*Description of the task:* Reproduce the data below line for line, keeping every word, letter case, and mark of punctuation unchanged.

*Extracted entries:*
━━━
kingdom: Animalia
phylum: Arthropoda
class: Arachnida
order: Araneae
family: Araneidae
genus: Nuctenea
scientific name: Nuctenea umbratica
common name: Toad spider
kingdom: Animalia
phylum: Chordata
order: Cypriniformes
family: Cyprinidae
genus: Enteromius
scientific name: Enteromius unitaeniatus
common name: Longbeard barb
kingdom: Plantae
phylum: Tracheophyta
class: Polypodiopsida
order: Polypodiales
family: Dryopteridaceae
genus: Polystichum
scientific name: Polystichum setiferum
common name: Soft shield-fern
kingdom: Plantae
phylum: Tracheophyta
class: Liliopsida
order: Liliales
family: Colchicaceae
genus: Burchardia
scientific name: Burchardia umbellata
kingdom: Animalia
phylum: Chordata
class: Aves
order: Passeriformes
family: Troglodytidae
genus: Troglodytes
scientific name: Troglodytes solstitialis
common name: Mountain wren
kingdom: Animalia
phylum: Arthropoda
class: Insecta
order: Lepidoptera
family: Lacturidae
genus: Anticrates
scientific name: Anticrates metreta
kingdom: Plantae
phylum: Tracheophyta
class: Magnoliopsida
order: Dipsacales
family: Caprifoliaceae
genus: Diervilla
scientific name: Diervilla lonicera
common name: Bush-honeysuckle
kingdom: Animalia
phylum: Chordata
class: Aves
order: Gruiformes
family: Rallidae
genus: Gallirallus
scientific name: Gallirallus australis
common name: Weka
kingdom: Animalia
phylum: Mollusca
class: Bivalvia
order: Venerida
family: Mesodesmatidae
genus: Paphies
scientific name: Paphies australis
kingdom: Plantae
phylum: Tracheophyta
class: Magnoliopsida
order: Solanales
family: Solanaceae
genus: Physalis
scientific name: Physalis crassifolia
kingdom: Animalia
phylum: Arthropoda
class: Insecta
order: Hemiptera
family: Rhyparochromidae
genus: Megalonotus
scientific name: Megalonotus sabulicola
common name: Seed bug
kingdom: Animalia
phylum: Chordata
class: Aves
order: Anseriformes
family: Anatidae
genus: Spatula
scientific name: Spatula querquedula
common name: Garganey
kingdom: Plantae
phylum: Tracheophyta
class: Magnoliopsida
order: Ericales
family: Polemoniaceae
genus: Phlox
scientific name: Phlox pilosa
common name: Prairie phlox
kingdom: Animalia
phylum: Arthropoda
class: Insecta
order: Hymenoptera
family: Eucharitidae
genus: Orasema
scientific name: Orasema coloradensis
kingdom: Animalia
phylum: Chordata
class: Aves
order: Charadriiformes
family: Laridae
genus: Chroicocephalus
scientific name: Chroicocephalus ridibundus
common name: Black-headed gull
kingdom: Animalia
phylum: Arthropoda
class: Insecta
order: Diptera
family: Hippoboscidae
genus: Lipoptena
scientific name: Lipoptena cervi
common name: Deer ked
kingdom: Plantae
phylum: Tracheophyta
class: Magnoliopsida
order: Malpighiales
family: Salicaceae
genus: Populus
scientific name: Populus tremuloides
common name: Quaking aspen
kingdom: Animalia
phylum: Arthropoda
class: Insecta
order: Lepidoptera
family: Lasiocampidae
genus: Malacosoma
━━━
*Task output:*
kingdom: Animalia
phylum: Arthropoda
class: Arachnida
order: Araneae
family: Araneidae
genus: Nuctenea
scientific name: Nuctenea umbratica
common name: Toad spider
kingdom: Animalia
phylum: Chordata
order: Cypriniformes
family: Cyprinidae
genus: Enteromius
scientific name: Enteromius unitaeniatus
common name: Longbeard barb
kingdom: Plantae
phylum: Tracheophyta
class: Polypodiopsida
order: Polypodiales
family: Dryopteridaceae
genus: Polystichum
scientific name: Polystichum setiferum
common name: Soft shield-fern
kingdom: Plantae
phylum: Tracheophyta
class: Liliopsida
order: Liliales
family: Colchicaceae
genus: Burchardia
scientific name: Burchardia umbellata
kingdom: Animalia
phylum: Chordata
class: Aves
order: Passeriformes
family: Troglodytidae
genus: Troglodytes
scientific name: Troglodytes solstitialis
common name: Mountain wren
kingdom: Animalia
phylum: Arthropoda
class: Insecta
order: Lepidoptera
family: Lacturidae
genus: Anticrates
scientific name: Anticrates metreta
kingdom: Plantae
phylum: Tracheophyta
class: Magnoliopsida
order: Dipsacales
family: Caprifoliaceae
genus: Diervilla
scientific name: Diervilla lonicera
common name: Bush-honeysuckle
kingdom: Animalia
phylum: Chordata
class: Aves
order: Gruiformes
family: Rallidae
genus: Gallirallus
scientific name: Gallirallus australis
common name: Weka
kingdom: Animalia
phylum: Mollusca
class: Bivalvia
order: Venerida
family: Mesodesmatidae
genus: Paphies
scientific name: Paphies australis
kingdom: Plantae
phylum: Tracheophyta
class: Magnoliopsida
order: Solanales
family: Solanaceae
genus: Physalis
scientific name: Physalis crassifolia
kingdom: Animalia
phylum: Arthropoda
class: Insecta
order: Hemiptera
family: Rhyparochromidae
genus: Megalonotus
scientific name: Megalonotus sabulicola
common name: Seed bug
kingdom: Animalia
phylum: Chordata
class: Aves
order: Anseriformes
family: Anatidae
genus: Spatula
scientific name: Spatula querquedula
common name: Garganey
kingdom: Plantae
phylum: Tracheophyta
class: Magnoliopsida
order: Ericales
family: Polemoniaceae
genus: Phlox
scientific name: Phlox pilosa
common name: Prairie phlox
kingdom: Animalia
phylum: Arthropoda
class: Insecta
order: Hymenoptera
family: Eucharitidae
genus: Orasema
scientific name: Orasema coloradensis
kingdom: Animalia
phylum: Chordata
class: Aves
order: Charadriiformes
family: Laridae
genus: Chroicocephalus
scientific name: Chroicocephalus ridibundus
common name: Black-headed gull
kingdom: Animalia
phylum: Arthropoda
class: Insecta
order: Diptera
family: Hippoboscidae
genus: Lipoptena
scientific name: Lipoptena cervi
common name: Deer ked
kingdom: Plantae
phylum: Tracheophyta
class: Magnoliopsida
order: Malpighiales
family: Salicaceae
genus: Populus
scientific name: Populus tremuloides
common name: Quaking aspen
kingdom: Animalia
phylum: Arthropoda
class: Insecta
order: Lepidoptera
family: Lasiocampidae
genus: Malacosoma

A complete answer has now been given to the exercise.